_Problems to solve:_
1) From the personal essay about pain and asking for help, list every way the writer fears coming across to other people.
2) Rewrite as a short bulleted list the paragraph of the personal essay about pain and asking for help that begins "If I am in pain or not feeling well", keeping its main facts.
3) Write the next part of the personal essay about pain and asking for help, picking up after its final sentence.

_Reading text:_
= = =
So why don't I get stronger pain medications? I've tried. Many times in the past. But I get in a room with a doctor and suddenly I can't explain my way out of a paper bag. Now I finally have a doctor who listens AND reads between the lines. He doesn't hesitate or second guess me (or think I'm just a hysterical female who can't take a little pain with her monthly). But after being treated like I'm more in need of a "there, there" pat on the back and the comment that "all women go through this each month" type of attitude, I am ashamed to ask for help.
I am also ashamed of what people might think of me if they found out I was taking prescription pain killers. Since I am SO GOOD at expressing myself, face to face. In addition to coming off as lazy, selfish, stand-offish, snobby or not a "joiner", or GOD FORBID as being neglectful of my child...now I'll be a drug addict in everyone's eyes too.
I know, I know. I shouldn't be so worried about what others think of me to the point where I am neglecting my own well-being. But I've made such a mess out of my extended family relationships by not being open and honest with everyone. I need to talk more. I need to learn to express myself in mixed company and not just in writing on the internet.
If I am in pain or not feeling well, I should just TELL people that (and why). I should get the pain management I so desperately need. Hell...I should get the specialists and the SURGERY I so desperately need. I had a CT scan not long ago and they found a large mass that is starting to compress my intestines. I'm headed for a blockage and more emergency surgery if I don't act soon. I need a hysterectomy to stop the bleeding and vicious cycle of anemia.
= = =
_Available data:_
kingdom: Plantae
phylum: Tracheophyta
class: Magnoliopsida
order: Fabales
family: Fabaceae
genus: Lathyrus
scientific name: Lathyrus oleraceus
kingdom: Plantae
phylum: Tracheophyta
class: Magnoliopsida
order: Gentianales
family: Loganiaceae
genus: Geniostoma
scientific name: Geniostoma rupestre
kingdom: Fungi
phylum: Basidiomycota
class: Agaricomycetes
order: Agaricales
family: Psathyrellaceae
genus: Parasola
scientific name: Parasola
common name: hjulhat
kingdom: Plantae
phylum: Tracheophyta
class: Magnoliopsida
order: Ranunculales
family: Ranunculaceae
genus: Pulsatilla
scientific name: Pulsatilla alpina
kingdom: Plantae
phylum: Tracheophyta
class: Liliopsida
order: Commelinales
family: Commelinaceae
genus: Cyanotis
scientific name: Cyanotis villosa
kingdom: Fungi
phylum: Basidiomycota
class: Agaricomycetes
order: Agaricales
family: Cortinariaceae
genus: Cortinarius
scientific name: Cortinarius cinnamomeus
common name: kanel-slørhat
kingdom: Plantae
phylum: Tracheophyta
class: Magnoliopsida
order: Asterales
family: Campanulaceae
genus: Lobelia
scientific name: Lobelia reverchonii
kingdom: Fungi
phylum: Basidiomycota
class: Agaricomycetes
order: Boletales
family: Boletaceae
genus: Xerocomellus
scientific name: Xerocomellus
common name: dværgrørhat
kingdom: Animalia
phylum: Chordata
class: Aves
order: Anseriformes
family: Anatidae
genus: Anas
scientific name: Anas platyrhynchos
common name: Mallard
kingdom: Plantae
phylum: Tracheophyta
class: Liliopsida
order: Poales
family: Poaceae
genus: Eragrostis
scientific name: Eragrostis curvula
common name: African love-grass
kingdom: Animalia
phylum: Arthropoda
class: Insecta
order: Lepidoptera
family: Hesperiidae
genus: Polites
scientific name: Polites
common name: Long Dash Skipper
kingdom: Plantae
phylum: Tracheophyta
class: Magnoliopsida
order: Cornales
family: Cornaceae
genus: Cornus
= = =
_Answers to the tasks:_
1)
- lazy
- selfish
- stand-offish
- snobby
- not a "joiner"
- neglectful of my child
- a drug addict

2)
- When in pain or unwell, the writer should tell people so and explain why.
- The writer should get the pain management they badly need, along with specialists and surgery.
- A recent CT scan found a large mass that is starting to compress the intestines.
- Without prompt action, a blockage and more emergency surgery are likely.
- A hysterectomy is needed to stop the bleeding and the cycle of anemia.

3)
Maybe if they clean up the mess in there and I get the all-clear that I don't have cancer, maybe I'll finally get some relief from this pain. Maybe I'll be able to play outside more with my son. Maybe I won't cancel forever our plans to adopt from China because I fear traveling with a group and not being able to keep up with all the walking. I've already traveled with a group in the past and I saw the damage I caused because people weren't aware of my disability and were left to make assumptions while I ended up just being a burden.
Maybe I'll get out of the house more. Maybe I'll be able to go back to my health club. Maybe I won't feel torn about adopting another child. 40 may seem old to some, not so old to others, but in my case I am starting to feel like I am not physically able to parent the way I WANT to parent. That's not to say that women who are disabled are "bad" mothers. I don't think I am a bad mother. I may not be physically able to keep up my house the way my mother taught me to. I may not be able to run or carry my child more than a few feet. I may not be able to stand long enough to prepare a full meal in my kitchen or wash dishes, but that's why I keep a stool in there. I can sit and cook. My son loves to climb up on that same stool and help.
I read to my son every day. We play games together. We have long talks about life and the world around him. He'll climb into my desk chair with me and joyfully send instant messages to my friends or play. Most important, he knows I love and cherish him.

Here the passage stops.